Qual è il legame con i fablab e makerspace?
Credo che l’intento delle organizzatrici fosse quello di promuovere la ricerca e l’uso di biomateriali in ambienti dove si incontrano e lavorano insieme diverse persone con background differenti. Inserire i biomateriali nella manifattura digitale: sono stati fatti molti esempi di uso di biomateriali con le tecnologie presenti nei fablab quali stampanti 3D, lasercutter e frese cnc.
Un workshop di due giorni è il modo migliore per diffondere l’uso dei biomateriali?
Da un lato sicuramente sì, del resto è anche quello che abbiamo fatto noi a WeMake (fra i corsi organizzati ricordiamo Biomateriali DIY base e Bio(making) – biomateriali online ndr)! Dall’altro c’è l’evidente limite del tempo che necessita l’arco di produzione di un biomateriale, compreso la sua essicazione: non succede in un giorno! L’escamotage è avere pronti i diversi campioni in modo che chi partecipa può poi vederli ed eventualmente utilizzarli in un progetto.
Vedi degli ostacoli nella diffusione ad ampio spettro dei biomateriali?
Le bioplastiche sono ancora di nicchia, anche se ricerca e sperimentazione sono ampissime e al momento in gran parte non finalizzate all’industria. Possiamo dire sicuramente che c’è molta attenzione, forse anche troppa! Alle volte vedo una forzatura nella volontà di sostituzione totale della plastica tradizionale. Io credo che, in alcuni ambiti, si debba usare la plastica.

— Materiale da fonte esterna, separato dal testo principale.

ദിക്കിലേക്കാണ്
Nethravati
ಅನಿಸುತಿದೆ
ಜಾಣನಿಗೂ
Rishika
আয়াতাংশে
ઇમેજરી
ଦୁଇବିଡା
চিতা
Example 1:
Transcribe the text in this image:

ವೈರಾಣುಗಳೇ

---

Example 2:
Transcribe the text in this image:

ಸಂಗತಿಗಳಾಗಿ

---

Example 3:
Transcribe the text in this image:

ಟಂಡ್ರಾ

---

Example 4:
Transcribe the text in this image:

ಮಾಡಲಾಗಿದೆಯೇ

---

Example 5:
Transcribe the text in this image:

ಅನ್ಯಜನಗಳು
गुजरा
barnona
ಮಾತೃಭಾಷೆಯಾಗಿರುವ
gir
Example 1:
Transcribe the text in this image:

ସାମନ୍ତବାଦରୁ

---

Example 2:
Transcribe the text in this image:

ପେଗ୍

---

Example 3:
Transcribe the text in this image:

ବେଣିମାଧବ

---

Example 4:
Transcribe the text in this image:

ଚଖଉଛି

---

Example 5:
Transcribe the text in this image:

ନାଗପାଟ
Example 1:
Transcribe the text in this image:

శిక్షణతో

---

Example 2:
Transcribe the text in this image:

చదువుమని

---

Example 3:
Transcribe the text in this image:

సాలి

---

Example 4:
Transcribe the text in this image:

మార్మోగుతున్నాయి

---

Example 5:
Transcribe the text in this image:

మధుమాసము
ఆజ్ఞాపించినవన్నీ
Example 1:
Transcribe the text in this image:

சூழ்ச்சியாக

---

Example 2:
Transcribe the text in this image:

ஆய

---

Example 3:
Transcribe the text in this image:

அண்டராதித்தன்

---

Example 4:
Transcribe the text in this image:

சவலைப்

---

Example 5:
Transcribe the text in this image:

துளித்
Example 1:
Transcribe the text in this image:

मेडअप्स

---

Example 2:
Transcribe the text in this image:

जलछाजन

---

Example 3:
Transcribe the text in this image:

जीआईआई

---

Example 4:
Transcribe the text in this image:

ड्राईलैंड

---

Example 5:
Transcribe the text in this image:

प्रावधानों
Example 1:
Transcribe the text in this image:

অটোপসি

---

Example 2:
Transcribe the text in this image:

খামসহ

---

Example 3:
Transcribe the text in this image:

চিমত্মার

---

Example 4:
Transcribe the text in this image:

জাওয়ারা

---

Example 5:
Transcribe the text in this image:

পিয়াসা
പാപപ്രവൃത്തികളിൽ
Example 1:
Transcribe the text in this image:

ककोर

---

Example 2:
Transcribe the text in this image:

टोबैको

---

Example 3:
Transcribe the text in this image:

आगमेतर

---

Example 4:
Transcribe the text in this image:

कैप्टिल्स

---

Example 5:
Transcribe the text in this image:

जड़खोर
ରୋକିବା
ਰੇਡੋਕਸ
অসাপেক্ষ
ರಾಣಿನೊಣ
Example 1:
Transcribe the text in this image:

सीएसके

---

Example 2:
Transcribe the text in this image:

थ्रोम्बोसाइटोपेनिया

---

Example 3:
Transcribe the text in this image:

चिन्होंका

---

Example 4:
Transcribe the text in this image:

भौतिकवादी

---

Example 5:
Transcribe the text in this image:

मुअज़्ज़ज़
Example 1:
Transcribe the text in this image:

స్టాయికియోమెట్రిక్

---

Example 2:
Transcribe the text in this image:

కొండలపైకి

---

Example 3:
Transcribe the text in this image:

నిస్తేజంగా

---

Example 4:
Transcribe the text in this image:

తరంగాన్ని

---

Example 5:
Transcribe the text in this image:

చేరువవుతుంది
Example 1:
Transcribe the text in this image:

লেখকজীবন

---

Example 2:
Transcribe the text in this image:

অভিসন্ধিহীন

Negli anni Cinquanta e Sessanta la plastica ha costituito il materiale principale per gli oggetti di uso comune ed è nato un nuovo fenomeno: quello dell’ ”usa e getta”. La nostra società sta sicuramente attraversando un fase di consumo e produzione più critica rispetto la scelta o la necessità di usare uno specifico materiale in favore di alternative più sensate nella maggior parte dei casi come le bioplastiche, il bambù, il legno e via dicendo. Oltre a tutto questo c’è il tema del riciclo e del modo in cui possiamo riutilizzare questa grande quantità di plastica prodotta. Il fine vita di un oggetto non corrisponde necessariamente al fine vita del materiale.

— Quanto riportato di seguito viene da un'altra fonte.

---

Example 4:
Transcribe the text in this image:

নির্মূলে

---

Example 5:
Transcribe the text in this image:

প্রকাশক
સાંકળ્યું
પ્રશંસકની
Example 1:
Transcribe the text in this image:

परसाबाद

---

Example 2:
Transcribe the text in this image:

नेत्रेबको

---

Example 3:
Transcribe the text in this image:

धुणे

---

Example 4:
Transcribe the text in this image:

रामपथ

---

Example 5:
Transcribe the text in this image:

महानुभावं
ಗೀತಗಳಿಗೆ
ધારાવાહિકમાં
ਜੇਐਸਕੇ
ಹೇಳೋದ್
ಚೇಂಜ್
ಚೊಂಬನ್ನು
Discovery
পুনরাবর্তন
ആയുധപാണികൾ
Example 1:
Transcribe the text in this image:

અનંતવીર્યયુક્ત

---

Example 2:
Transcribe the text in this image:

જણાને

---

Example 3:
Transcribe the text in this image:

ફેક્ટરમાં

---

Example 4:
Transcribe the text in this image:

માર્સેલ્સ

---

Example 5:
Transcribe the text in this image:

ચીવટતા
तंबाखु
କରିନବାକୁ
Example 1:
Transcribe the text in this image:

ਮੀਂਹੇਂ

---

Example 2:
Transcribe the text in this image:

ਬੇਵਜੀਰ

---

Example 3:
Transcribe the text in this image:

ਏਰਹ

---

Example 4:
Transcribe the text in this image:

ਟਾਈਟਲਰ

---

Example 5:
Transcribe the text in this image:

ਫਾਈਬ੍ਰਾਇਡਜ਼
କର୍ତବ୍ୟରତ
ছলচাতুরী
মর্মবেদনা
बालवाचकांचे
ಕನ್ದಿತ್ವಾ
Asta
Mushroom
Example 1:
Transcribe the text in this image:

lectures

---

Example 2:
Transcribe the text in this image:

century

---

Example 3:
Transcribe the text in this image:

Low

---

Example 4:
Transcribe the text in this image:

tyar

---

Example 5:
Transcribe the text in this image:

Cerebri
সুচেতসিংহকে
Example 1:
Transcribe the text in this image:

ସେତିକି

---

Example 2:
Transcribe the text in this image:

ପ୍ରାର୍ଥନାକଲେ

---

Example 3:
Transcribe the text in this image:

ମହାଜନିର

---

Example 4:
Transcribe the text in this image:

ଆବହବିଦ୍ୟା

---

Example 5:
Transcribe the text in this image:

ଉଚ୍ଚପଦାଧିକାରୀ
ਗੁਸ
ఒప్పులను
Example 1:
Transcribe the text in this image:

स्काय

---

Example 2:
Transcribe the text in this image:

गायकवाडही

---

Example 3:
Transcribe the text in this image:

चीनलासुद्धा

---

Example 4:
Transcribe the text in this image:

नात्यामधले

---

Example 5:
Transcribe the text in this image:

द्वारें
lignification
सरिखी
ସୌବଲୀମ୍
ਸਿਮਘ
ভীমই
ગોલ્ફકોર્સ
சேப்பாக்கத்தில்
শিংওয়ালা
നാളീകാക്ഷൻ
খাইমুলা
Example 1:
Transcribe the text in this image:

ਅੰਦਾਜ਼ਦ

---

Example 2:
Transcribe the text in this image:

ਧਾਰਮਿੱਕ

Siamo pronti a livello culturale?
È un discorso sicuramente complesso, ma credo di sì, perché c’è molta attenzione, ma anche un movimento di greenwashing di aziende che seguono l’onda ambientalista senza crederci veramente.
Un aspetto del workshop che vuoi sottolineare.
Io, fra i/le partecipanti, ero fra quelle più addentro alla materia, quindi, da un punto di vista strettamente legato alla cucina, ero preparata! Mi è stato utile parlare con persone esperte, che si occupano di biomateriali. Materiom ha un team miscellaneo dove coabitano diverse figure e quindi possono studiare il materiale da diversi punti di vista: un chimico ha conoscenze che io non ho rispetto alle ricette e a come si comportano i materiali, un designer immagina che applicazioni possono essere fatte senza contare l’estetica e via dicendo. Tutte queste competenze insieme possono migliorare il risultato finale.